Texte intégral
RÉPUBLIQUE FRANÇAISE
AU NOM DU PEUPLE FRANÇAIS
COUR D'APPEL DE PARIS
L. 742-1 et suivants du Code de l'entrée et du séjour
des étrangers et du droit d'asile
ORDONNANCE DU 14 AVRIL 2025
(1 pages)
Numéro d'inscription au répertoire général et de décision : B N° RG 25/02035 - N° Portalis 35L7-V-B7J-CLEU2
Décision déférée : ordonnance rendue le 11 avril 2025, à 11h52, par le magistrat du siège du tribunal judiciaire de Paris
Nous, Marie-anne Baulon, président de chambre à la cour d'appel de Paris, agissant par délégation du premier président de cette cour, assistée de Marika Wohlschies, greffière au prononcé de l'ordonnance,
APPELANT :
M. [Y] [R]
né le 23 juin 1985 à [Localité 1], de nationalité marocaine
RETENU au centre de rétention : [2]
Informé le 13 avril 2025 à 12h51, de la possibilité de faire valoir ses observations sur le caractère manifestement irrecevable de son appel, en application des dispositions de l'article R 743-11 du code de l'entrée et du séjour des étrangers et du droit d'asile
INTIMÉ :
LE PREFET DE POLICE
Informé le 13 avril 2025 à 12h51, de la possibilité de faire valoir ses observations sur le caractère manifestement irrecevable de l'appel, en application des dispositions de l'article R 743-11 du code de l'entrée et du séjour des étrangers et du droit d'asile,
MINISTÈRE PUBLIC, avisé de la date et de l'heure de l'audience
ORDONNANCE : contradictoire
- Vu l'ordonnance du 11 avril 2025 du magistrat du siège du tribunal judiciaire de Paris ordonnant la prolongation du maintien de l'intéressé, dans les locaux ne relevant pas de l'administration pénitentiaire, pour une durée maximale de 15 jours, soit à compter du 09 avril 2025 jusqu'au 24 avril 2025 ;
- Vu l'appel interjeté le 11 avril 2025, à 15h55, par M. [Y] [R] ;
SUR QUOI,
L'article L.743-23 alinéa 1 du code de l'entrée et du séjour des étrangers et du droit d'asile autorise le rejet sans audience des déclarations d'appel contre une décision rendue par le juge des libertés et de la détention lorsque l'appel n'est pas recevable.

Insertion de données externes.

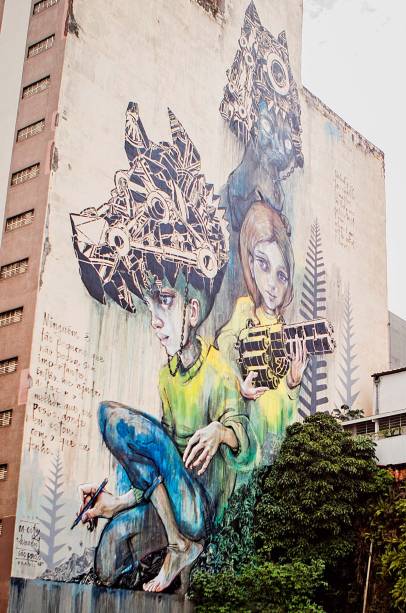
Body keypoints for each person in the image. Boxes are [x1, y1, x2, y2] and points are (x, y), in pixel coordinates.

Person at [78, 270, 257, 592]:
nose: (156, 321)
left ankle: (180, 545)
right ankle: (156, 530)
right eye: (151, 309)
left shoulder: (220, 374)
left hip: (199, 509)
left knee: (112, 417)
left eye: (165, 302)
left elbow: (248, 448)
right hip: (172, 500)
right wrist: (121, 500)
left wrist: (221, 432)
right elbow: (159, 461)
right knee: (108, 561)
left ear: (191, 311)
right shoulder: (168, 377)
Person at [216, 201, 307, 463]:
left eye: (281, 275)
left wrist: (292, 383)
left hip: (273, 452)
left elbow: (286, 417)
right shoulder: (244, 313)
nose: (272, 285)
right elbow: (224, 350)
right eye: (263, 265)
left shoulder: (287, 335)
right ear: (250, 261)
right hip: (243, 448)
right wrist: (238, 382)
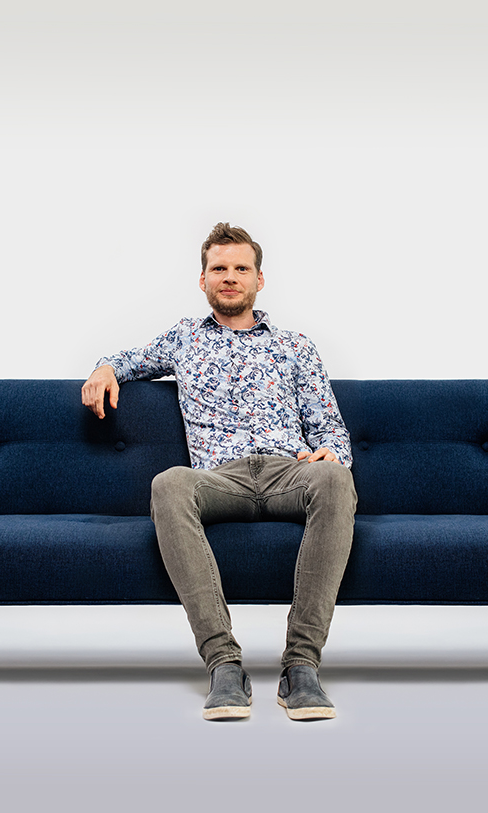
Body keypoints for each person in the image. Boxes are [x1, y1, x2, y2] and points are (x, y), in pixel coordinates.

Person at [82, 222, 357, 721]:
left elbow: (329, 427)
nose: (230, 277)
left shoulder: (295, 345)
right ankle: (224, 665)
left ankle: (301, 666)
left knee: (337, 479)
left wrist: (331, 453)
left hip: (287, 472)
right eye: (219, 268)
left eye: (241, 268)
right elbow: (130, 360)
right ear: (203, 279)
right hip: (219, 478)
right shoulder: (185, 338)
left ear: (259, 280)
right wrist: (104, 368)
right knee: (169, 483)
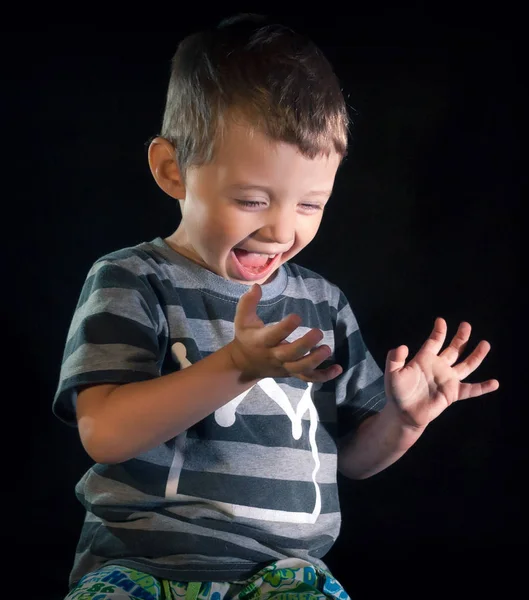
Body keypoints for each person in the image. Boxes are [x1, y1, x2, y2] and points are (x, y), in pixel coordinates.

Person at [53, 14, 500, 600]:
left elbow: (354, 461)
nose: (280, 230)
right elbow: (104, 433)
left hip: (283, 578)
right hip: (140, 568)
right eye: (252, 199)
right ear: (172, 171)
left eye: (311, 205)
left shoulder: (322, 304)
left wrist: (404, 421)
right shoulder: (133, 280)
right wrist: (236, 366)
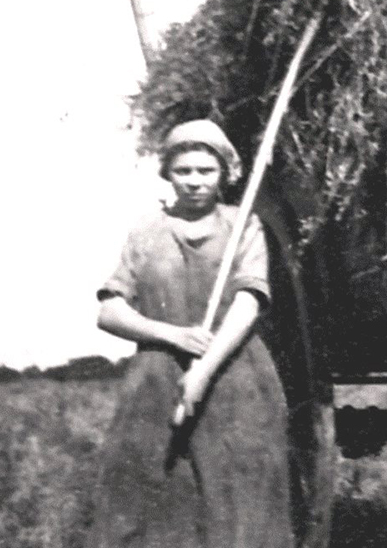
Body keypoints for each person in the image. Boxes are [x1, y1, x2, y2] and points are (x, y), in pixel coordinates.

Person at [90, 119, 293, 548]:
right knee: (146, 492)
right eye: (184, 171)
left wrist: (202, 372)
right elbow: (109, 312)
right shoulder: (146, 231)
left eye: (206, 171)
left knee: (238, 499)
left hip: (235, 379)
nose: (195, 182)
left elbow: (249, 302)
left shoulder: (243, 226)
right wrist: (172, 335)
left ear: (224, 175)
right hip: (155, 382)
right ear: (167, 173)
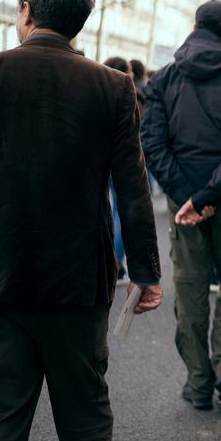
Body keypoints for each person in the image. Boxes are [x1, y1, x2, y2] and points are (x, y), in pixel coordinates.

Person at [0, 0, 162, 441]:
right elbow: (132, 189)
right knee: (84, 419)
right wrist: (146, 272)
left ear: (26, 11)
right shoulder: (111, 86)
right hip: (77, 283)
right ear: (78, 20)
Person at [141, 0, 221, 410]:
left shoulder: (164, 79)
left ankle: (198, 383)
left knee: (192, 287)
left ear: (194, 26)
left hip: (185, 203)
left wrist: (189, 196)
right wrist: (209, 195)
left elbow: (154, 145)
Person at [104, 57, 134, 282]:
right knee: (121, 213)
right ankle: (116, 263)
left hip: (100, 160)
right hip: (123, 161)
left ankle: (109, 262)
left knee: (104, 210)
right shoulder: (130, 94)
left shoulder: (94, 89)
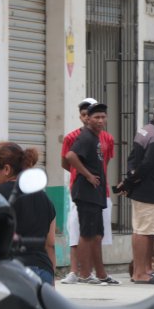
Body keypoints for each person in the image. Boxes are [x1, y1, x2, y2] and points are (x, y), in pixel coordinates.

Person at [117, 101, 154, 284]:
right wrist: (129, 183)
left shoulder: (145, 130)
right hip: (149, 190)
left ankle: (146, 269)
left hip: (143, 189)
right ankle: (140, 273)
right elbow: (147, 165)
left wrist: (129, 181)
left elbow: (132, 159)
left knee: (145, 231)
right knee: (143, 231)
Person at [60, 97, 114, 284]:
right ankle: (84, 274)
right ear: (87, 119)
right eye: (96, 117)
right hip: (86, 193)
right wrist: (88, 175)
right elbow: (70, 156)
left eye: (103, 117)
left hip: (97, 193)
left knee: (97, 235)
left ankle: (101, 274)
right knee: (86, 234)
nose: (100, 120)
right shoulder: (85, 136)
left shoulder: (99, 137)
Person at [0, 143, 58, 285]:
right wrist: (51, 282)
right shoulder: (44, 198)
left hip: (11, 273)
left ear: (6, 169)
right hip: (43, 271)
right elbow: (50, 243)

En l'espèce, la cour rejette donc la présente déclaration d'appel, sans débat, sur le fondement de l'article L 743-23 1° du code de l'entrée et du séjour des étrangers et du droit d'asile, en ce que, la déclaration d'appel indique : "je souhaite contester la décision du juge des libertés et de la détention", or, cette seule mention, sans exposer aucun argument de contestation de la motivation retenue par le premier juge, ne constituent pas une motivation au sens de l'article R 743-14 du code précité; l'appel n'est pas recevable.
En l'absence de toute illégalité susceptible d'affecter les conditions de légalité de la rétention, et à défaut de moyen et/ou éléments de contestation présentés en appel, il y a lieu de constater que la déclaration d'appel ne peut être considérée comme recevable.
PAR CES MOTIFS
REJETONS la déclaration d'appel,
ORDONNONS la remise immédiate au procureur général d'une expédition de la présente ordonnance.
Fait à Paris le 14 avril 2025 à 10h04
LE GREFFIER, LE PRÉSIDENT,
REÇU NOTIFICATION DE L'ORDONNANCE ET DE L'EXERCICE DES VOIES DE RECOURS :
Pour information :
L'ordonnance n'est pas susceptible d'opposition.
Le pourvoi en cassation est ouvert à l'étranger, à l'autorité administrative qui a prononcé le maintien en zone d'attente ou la rétention et au ministère public.
Le délai de pourvoi en cassation est de deux mois à compter de la notification.
Le pourvoi est formé par déclaration écrite remise au secrétariat greffe de la Cour de cassation par l'avocat au Conseil d'Etat et à la Cour de cassation constitué par le demandeur.
Notification effectuée aux parties par LRAR ou télécopie et/ou courriel.